Beşar Esad'ın Rusya'nın İskender füzelerine ev sahipliği yapabileceği şeklinde bir açıklama yapması, karakteristik olarak üzerindeki baskıyı kırma girişimi olarak gözüküyor. Onlar Suriye'ye böyle bir ayrıcalık vermekle bu yönetimin yanlış anlaşılmasını mantıklı bir zemine oturtmuş olacaklarına inanıyorlardı. Çünkü bu bir manevra alanı açacaktı ve bu manevra alanı İsrail'e ve onun Batılı müttefiklerine düşmanca tavır takınılan bir alan halini alacaktı.

2007 Eylül'ünde İsrail, Suriye'nin plütonyum reaktörlerinin aktif hale gelmeden önce etkisizleştirilmesi için yaptığı girişimde başarılı oldu. Suriye'de bulunan bu reaktörler, Suriye'nin uluslar arası hukuka ve onun bağlılarına meydan okumasının sessiz şahidi idi. Hükümet bu avantajı kullanmak yerine, hiçbir karı ve anlaşmaya varma ihtimali bulunmamasına rağmen Beşar Esad ile diplomatik çözüm arama yoluna gitti.

Toplumsal destekten yoksun olan bir hükümet tarafında gerçekleştirilen İstanbul taahhüdü bizim gelecekle ilişkimiz acısından bir işaret taşı anlamı taşıyor. Ve bu taahhüt bizim gelecekteki durumumuz acısından potansiyel bir tehlike anlamına geliyor.

Kısacası biz Şam'daki tehlikeli yönetimi yalnızlaştırma politikası izlemek yerine onu rehabilite etmeye uğraştık ve bu Hariri davasından vazgeçilmesini olanaklı hale getirdi. Hizbullah'ı Lübnan'da güçlendirdi.

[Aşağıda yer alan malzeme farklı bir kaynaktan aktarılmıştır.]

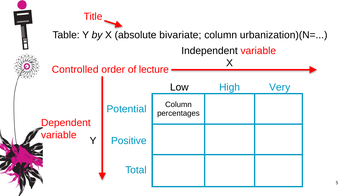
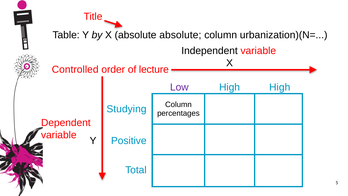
absolute bivariate: bivariate -> absolute
Low colour: black -> purple
High Very: Very -> High
Potential: Potential -> Studying
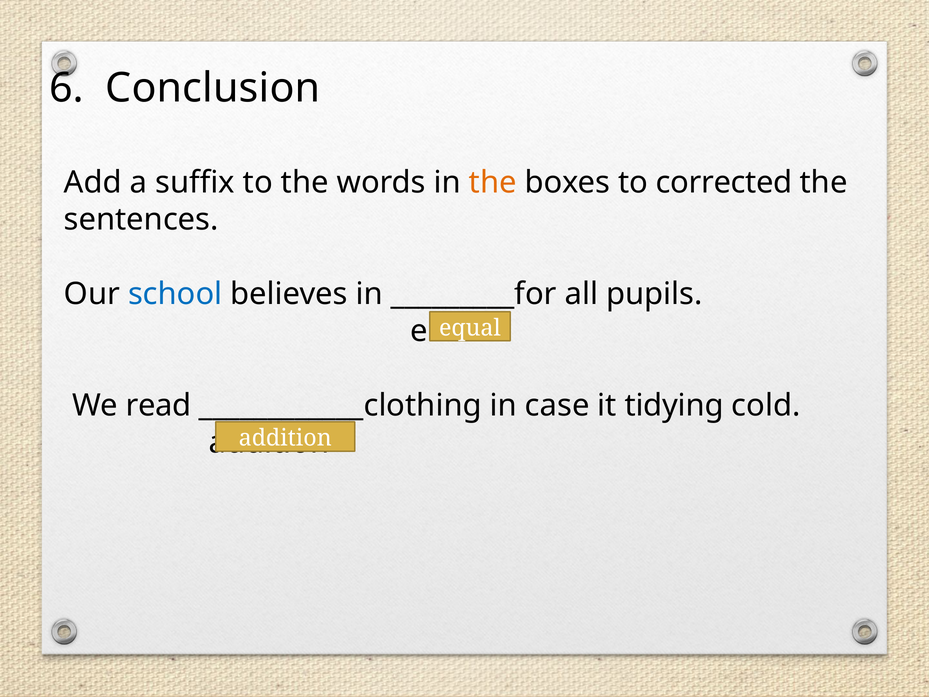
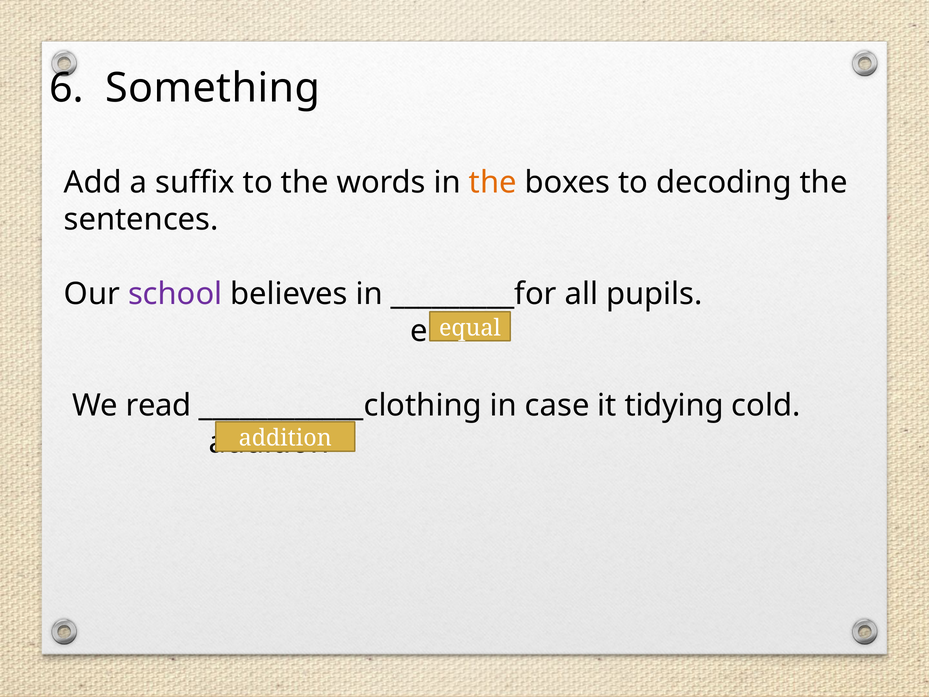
Conclusion: Conclusion -> Something
corrected: corrected -> decoding
school colour: blue -> purple
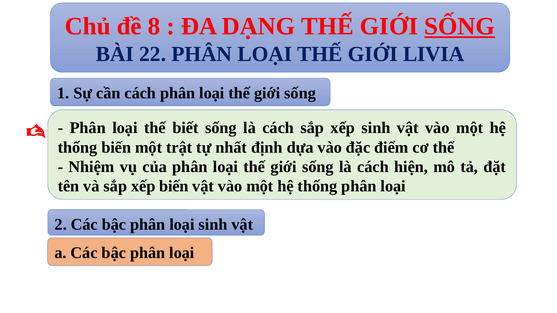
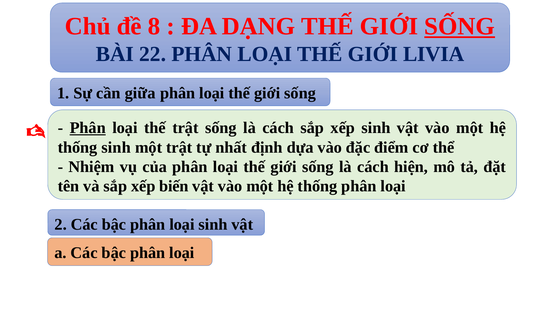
cần cách: cách -> giữa
Phân at (88, 128) underline: none -> present
thế biết: biết -> trật
thống biến: biến -> sinh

Aynı şekilde bu durum Suriye'nin nükleer durumunun ve Beşar Esad'ın Rusya füzelerinin, topraklarına yerleştirilmesine olumlu yanıt vermesinin hızlı bir şekilde unutulmasına ya da izin verilmesine neden oldu. Bu ahlaksız başbakan (Olmert) ülkesinin hayati gelişmelerini kendi siyasi oyunlarına dönüştürdü. Şimdi bu tehlikeli maskaralığın bitirilmesinin tam zamanıdır.